On April 5, 1976, a white man attacked a black man with an American flag on a pole. By great good luck — or bad, depending on your point of view — Boston’s Herald American photographer, Stanley Forman, was standing in the right place at the right time — or wrong, see above — with his finger on the shutter of his camera. The resulting photograph was reprinted around the world and won the Pulitzer Prize, and pretty much stopped busing in Boston dead in its tracks.

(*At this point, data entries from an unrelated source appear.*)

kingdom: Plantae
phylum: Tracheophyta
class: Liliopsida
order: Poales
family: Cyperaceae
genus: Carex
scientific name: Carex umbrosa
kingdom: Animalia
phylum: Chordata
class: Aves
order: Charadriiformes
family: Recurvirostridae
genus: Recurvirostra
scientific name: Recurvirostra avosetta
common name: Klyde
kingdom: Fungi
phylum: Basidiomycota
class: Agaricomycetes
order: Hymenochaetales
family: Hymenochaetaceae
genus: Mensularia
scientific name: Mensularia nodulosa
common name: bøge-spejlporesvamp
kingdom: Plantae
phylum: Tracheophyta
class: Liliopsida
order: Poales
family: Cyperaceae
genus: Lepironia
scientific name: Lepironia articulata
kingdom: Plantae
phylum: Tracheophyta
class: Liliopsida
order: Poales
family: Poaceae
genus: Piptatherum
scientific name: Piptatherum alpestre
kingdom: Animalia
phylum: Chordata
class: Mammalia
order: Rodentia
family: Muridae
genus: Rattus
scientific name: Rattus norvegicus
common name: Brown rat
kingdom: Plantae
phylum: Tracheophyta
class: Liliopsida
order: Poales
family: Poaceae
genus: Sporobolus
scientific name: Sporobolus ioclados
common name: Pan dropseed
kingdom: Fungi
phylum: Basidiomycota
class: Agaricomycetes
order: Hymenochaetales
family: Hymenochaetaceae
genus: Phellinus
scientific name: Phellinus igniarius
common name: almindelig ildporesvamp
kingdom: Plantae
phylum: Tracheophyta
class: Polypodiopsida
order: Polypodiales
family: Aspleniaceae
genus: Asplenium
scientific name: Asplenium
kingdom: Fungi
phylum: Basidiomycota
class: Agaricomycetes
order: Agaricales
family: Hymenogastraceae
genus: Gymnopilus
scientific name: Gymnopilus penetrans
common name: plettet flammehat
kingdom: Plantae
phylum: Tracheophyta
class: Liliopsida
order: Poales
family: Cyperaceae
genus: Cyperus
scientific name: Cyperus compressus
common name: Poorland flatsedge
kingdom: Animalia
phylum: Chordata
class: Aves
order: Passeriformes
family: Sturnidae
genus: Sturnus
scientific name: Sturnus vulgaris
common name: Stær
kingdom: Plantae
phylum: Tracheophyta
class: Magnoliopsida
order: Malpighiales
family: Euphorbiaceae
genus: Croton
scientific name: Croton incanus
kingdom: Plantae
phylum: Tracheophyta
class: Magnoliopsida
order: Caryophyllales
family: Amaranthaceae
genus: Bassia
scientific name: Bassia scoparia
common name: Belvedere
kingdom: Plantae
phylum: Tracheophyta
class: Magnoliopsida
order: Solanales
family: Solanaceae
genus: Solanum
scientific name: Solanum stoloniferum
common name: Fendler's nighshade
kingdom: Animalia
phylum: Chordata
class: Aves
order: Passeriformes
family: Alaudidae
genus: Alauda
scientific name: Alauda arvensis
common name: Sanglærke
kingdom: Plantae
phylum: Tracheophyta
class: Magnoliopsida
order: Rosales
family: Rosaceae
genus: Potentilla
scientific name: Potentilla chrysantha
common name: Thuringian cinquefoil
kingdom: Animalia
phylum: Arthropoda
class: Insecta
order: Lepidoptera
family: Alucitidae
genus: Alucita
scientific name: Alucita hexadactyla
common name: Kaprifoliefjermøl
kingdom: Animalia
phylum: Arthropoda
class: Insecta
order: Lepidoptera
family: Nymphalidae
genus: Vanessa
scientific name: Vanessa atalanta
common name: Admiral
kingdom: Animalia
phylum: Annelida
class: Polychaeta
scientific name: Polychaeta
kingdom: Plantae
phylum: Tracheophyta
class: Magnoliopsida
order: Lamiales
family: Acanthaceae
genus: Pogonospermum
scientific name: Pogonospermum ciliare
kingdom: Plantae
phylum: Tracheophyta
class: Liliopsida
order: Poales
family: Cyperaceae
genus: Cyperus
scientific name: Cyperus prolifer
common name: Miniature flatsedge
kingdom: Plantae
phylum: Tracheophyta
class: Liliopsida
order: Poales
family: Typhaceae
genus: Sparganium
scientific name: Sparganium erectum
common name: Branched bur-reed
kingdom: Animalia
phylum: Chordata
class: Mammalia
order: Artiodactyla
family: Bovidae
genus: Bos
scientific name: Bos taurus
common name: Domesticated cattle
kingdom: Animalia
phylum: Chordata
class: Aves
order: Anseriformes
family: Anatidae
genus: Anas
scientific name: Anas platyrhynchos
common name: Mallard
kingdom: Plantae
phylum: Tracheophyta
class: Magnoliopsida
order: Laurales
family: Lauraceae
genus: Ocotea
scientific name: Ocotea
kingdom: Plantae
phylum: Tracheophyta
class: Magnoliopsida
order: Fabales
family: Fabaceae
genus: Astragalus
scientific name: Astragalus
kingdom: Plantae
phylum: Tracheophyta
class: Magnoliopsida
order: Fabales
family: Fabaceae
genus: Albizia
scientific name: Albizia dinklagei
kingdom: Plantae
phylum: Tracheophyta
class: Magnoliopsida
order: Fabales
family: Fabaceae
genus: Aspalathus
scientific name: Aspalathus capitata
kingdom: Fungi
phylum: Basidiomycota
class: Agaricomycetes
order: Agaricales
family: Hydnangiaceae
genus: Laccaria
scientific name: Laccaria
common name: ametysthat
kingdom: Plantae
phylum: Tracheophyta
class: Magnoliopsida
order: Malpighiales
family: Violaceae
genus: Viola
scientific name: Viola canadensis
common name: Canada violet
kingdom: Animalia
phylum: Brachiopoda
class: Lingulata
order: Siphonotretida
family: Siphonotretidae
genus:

This book tells the story behind the photograph. Who was the white man with the flag? Who was the black man being attacked? Who were all those white students and why were they so mad? Who was the photographer, and how did he get that shot, and how did he almost lose it, and why is the caption so important? Why was Boston, previously known as “the cradle of liberty,” suddenly such a hotspot for racial inequality and the civil rights movement? And why was this photograph, out of so many documenting white-on-black abuse at that time, why did this one imprint itself so strongly on the nation’s psyche? Masur writes

Many of the most notorious images of racial violence involve police brutality–the authorities using excessive force against African Americans….In contrast, Forman’s shot captures one citizen attacking another. And it was not just any violent assault, but one that employed the American flag as a weapon–in the year of the nation’s Bicentennial, no less.”

This is a fascinating study of a single image that reverberates back to other images, including Joe Rosenthal’s “Flag Raising on Mt. Suribachi.” “It seemed,” writes Masur

…as if one could write a history of the nation’s decline in the thirty one years between [Rosenthal’s photograph and Forman’s]. Not merely the busing crisis but a general sense of malaise afflicted the country in the mid-1970s. Whatever economic and social progress had been made in the 1950s and ’60s seemed stalled. Americans suffered through Vietnam and they suffered through Watergate, two crises that raised fundamental questions about patriotism and the vitality of the nation. People felt lost, and into that sense of dislocation entered Forman’s shocking photograph that seemed to confirm the worst nightmares over the fate of the country.

Masur also points out the positively eerie similarities between Forman’s photograph and and Paul Revere’s engraving of the Boston Massacre. Where, it must be remembered, one of the victims was a black man named Crispus Attucks.

You’ll learn a little about how to “read” photographs, too. Highly recommended.